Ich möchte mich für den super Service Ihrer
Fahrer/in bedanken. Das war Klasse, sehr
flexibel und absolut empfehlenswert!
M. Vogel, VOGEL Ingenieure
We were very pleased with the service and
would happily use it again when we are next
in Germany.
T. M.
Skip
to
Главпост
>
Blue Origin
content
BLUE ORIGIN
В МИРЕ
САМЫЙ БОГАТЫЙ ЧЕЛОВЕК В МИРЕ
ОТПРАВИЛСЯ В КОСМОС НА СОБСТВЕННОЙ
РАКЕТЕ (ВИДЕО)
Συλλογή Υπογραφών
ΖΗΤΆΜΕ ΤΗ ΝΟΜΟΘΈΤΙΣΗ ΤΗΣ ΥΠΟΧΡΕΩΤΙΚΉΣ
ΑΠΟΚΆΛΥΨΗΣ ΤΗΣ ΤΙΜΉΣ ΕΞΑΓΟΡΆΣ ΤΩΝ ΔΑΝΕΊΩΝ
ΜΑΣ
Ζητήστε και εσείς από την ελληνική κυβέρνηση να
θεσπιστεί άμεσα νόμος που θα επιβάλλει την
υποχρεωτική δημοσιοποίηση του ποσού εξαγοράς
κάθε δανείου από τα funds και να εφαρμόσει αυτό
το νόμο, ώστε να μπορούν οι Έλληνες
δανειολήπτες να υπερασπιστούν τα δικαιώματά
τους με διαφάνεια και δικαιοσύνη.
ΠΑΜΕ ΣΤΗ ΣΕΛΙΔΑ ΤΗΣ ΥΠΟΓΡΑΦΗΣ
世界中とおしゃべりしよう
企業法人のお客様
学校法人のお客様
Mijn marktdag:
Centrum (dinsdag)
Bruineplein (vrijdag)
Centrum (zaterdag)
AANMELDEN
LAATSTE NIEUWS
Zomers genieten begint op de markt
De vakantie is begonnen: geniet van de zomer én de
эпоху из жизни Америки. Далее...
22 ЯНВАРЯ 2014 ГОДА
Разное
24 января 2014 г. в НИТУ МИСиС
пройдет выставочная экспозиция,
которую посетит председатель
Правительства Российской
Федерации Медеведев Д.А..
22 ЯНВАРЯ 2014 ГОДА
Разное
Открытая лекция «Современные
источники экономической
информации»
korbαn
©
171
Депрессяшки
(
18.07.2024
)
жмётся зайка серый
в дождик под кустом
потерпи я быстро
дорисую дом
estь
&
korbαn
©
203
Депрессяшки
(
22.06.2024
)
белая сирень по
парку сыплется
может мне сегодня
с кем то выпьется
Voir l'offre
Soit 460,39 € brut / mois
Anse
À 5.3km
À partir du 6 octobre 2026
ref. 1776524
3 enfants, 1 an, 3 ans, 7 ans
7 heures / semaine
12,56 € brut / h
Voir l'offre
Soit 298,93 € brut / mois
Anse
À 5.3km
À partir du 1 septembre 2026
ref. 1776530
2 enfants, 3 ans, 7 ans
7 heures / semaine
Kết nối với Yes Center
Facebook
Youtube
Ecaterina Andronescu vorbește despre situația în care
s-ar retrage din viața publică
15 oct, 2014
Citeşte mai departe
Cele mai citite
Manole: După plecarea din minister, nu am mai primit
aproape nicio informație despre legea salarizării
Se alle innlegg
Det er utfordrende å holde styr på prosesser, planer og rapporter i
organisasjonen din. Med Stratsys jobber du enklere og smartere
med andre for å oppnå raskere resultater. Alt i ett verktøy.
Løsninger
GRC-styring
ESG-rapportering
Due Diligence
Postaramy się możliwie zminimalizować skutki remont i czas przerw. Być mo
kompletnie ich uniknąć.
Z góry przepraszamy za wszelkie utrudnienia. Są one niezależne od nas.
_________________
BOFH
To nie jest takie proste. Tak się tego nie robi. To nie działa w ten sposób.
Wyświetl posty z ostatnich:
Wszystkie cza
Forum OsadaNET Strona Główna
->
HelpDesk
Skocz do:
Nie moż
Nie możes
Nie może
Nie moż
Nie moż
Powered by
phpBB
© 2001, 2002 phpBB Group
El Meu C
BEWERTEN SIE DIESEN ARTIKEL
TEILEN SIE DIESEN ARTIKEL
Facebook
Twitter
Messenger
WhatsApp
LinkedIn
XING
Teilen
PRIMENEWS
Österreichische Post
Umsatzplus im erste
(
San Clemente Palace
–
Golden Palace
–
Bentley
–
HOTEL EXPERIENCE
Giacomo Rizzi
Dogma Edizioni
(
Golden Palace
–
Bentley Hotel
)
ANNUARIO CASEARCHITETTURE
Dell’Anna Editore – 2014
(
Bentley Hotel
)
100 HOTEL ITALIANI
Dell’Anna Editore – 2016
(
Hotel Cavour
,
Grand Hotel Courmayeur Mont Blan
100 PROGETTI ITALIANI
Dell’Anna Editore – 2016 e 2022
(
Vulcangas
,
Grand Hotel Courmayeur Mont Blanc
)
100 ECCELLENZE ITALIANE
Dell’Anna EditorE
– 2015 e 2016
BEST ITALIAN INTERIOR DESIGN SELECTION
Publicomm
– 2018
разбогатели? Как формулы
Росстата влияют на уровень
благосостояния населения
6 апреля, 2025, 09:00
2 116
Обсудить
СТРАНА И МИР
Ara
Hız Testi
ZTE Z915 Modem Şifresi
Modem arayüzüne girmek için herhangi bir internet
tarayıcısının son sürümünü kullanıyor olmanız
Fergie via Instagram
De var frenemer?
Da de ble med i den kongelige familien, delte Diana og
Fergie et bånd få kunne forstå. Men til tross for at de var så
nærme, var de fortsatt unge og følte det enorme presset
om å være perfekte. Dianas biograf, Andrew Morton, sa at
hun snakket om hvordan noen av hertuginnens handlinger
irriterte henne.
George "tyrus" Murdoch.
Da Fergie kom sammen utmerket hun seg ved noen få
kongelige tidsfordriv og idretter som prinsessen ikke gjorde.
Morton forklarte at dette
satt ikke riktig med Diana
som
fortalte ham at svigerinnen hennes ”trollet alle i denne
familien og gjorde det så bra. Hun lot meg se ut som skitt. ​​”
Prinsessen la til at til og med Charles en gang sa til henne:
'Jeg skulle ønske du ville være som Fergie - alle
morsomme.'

★ ★ ★ ★ ★ ★ ★

Write out again, word for word, every line of text in the items above.

### Response area
Ich möchte mich für den super Service Ihrer
Fahrer/in bedanken. Das war Klasse, sehr
flexibel und absolut empfehlenswert!
M. Vogel, VOGEL Ingenieure
We were very pleased with the service and
would happily use it again when we are next
in Germany.
T. M.
Skip
to
Главпост
>
Blue Origin
content
BLUE ORIGIN
В МИРЕ
САМЫЙ БОГАТЫЙ ЧЕЛОВЕК В МИРЕ
ОТПРАВИЛСЯ В КОСМОС НА СОБСТВЕННОЙ
РАКЕТЕ (ВИДЕО)
Συλλογή Υπογραφών
ΖΗΤΆΜΕ ΤΗ ΝΟΜΟΘΈΤΙΣΗ ΤΗΣ ΥΠΟΧΡΕΩΤΙΚΉΣ
ΑΠΟΚΆΛΥΨΗΣ ΤΗΣ ΤΙΜΉΣ ΕΞΑΓΟΡΆΣ ΤΩΝ ΔΑΝΕΊΩΝ
ΜΑΣ
Ζητήστε και εσείς από την ελληνική κυβέρνηση να
θεσπιστεί άμεσα νόμος που θα επιβάλλει την
υποχρεωτική δημοσιοποίηση του ποσού εξαγοράς
κάθε δανείου από τα funds και να εφαρμόσει αυτό
το νόμο, ώστε να μπορούν οι Έλληνες
δανειολήπτες να υπερασπιστούν τα δικαιώματά
τους με διαφάνεια και δικαιοσύνη.
ΠΑΜΕ ΣΤΗ ΣΕΛΙΔΑ ΤΗΣ ΥΠΟΓΡΑΦΗΣ
世界中とおしゃべりしよう
企業法人のお客様
学校法人のお客様
Mijn marktdag:
Centrum (dinsdag)
Bruineplein (vrijdag)
Centrum (zaterdag)
AANMELDEN
LAATSTE NIEUWS
Zomers genieten begint op de markt
De vakantie is begonnen: geniet van de zomer én de
эпоху из жизни Америки. Далее...
22 ЯНВАРЯ 2014 ГОДА
Разное
24 января 2014 г. в НИТУ МИСиС
пройдет выставочная экспозиция,
которую посетит председатель
Правительства Российской
Федерации Медеведев Д.А..
22 ЯНВАРЯ 2014 ГОДА
Разное
Открытая лекция «Современные
источники экономической
информации»
korbαn
©
171
Депрессяшки
(
18.07.2024
)
жмётся зайка серый
в дождик под кустом
потерпи я быстро
дорисую дом
estь
&
korbαn
©
203
Депрессяшки
(
22.06.2024
)
белая сирень по
парку сыплется
может мне сегодня
с кем то выпьется
Voir l'offre
Soit 460,39 € brut / mois
Anse
À 5.3km
À partir du 6 octobre 2026
ref. 1776524
3 enfants, 1 an, 3 ans, 7 ans
7 heures / semaine
12,56 € brut / h
Voir l'offre
Soit 298,93 € brut / mois
Anse
À 5.3km
À partir du 1 septembre 2026
ref. 1776530
2 enfants, 3 ans, 7 ans
7 heures / semaine
Kết nối với Yes Center
Facebook
Youtube
Ecaterina Andronescu vorbește despre situația în care
s-ar retrage din viața publică
15 oct, 2014
Citeşte mai departe
Cele mai citite
Manole: După plecarea din minister, nu am mai primit
aproape nicio informație despre legea salarizării
Se alle innlegg
Det er utfordrende å holde styr på prosesser, planer og rapporter i
organisasjonen din. Med Stratsys jobber du enklere og smartere
med andre for å oppnå raskere resultater. Alt i ett verktøy.
Løsninger
GRC-styring
ESG-rapportering
Due Diligence
Postaramy się możliwie zminimalizować skutki remont i czas przerw. Być mo
kompletnie ich uniknąć.
Z góry przepraszamy za wszelkie utrudnienia. Są one niezależne od nas.
_________________
BOFH
To nie jest takie proste. Tak się tego nie robi. To nie działa w ten sposób.
Wyświetl posty z ostatnich:
Wszystkie cza
Forum OsadaNET Strona Główna
->
HelpDesk
Skocz do:
Nie moż
Nie możes
Nie może
Nie moż
Nie moż
Powered by
phpBB
© 2001, 2002 phpBB Group
El Meu C
BEWERTEN SIE DIESEN ARTIKEL
TEILEN SIE DIESEN ARTIKEL
Facebook
Twitter
Messenger
WhatsApp
LinkedIn
XING
Teilen
PRIMENEWS
Österreichische Post
Umsatzplus im erste
(
San Clemente Palace
–
Golden Palace
–
Bentley
–
HOTEL EXPERIENCE
Giacomo Rizzi
Dogma Edizioni
(
Golden Palace
–
Bentley Hotel
)
ANNUARIO CASEARCHITETTURE
Dell’Anna Editore – 2014
(
Bentley Hotel
)
100 HOTEL ITALIANI
Dell’Anna Editore – 2016
(
Hotel Cavour
,
Grand Hotel Courmayeur Mont Blan
100 PROGETTI ITALIANI
Dell’Anna Editore – 2016 e 2022
(
Vulcangas
,
Grand Hotel Courmayeur Mont Blanc
)
100 ECCELLENZE ITALIANE
Dell’Anna EditorE
– 2015 e 2016
BEST ITALIAN INTERIOR DESIGN SELECTION
Publicomm
– 2018
разбогатели? Как формулы
Росстата влияют на уровень
благосостояния населения
6 апреля, 2025, 09:00
2 116
Обсудить
СТРАНА И МИР
Ara
Hız Testi
ZTE Z915 Modem Şifresi
Modem arayüzüne girmek için herhangi bir internet
tarayıcısının son sürümünü kullanıyor olmanız
Fergie via Instagram
De var frenemer?
Da de ble med i den kongelige familien, delte Diana og
Fergie et bånd få kunne forstå. Men til tross for at de var så
nærme, var de fortsatt unge og følte det enorme presset
om å være perfekte. Dianas biograf, Andrew Morton, sa at
hun snakket om hvordan noen av hertuginnens handlinger
irriterte henne.
George "tyrus" Murdoch.
Da Fergie kom sammen utmerket hun seg ved noen få
kongelige tidsfordriv og idretter som prinsessen ikke gjorde.
Morton forklarte at dette
satt ikke riktig med Diana
som
fortalte ham at svigerinnen hennes ”trollet alle i denne
familien og gjorde det så bra. Hun lot meg se ut som skitt. ​​”
Prinsessen la til at til og med Charles en gang sa til henne:
'Jeg skulle ønske du ville være som Fergie - alle
morsomme.'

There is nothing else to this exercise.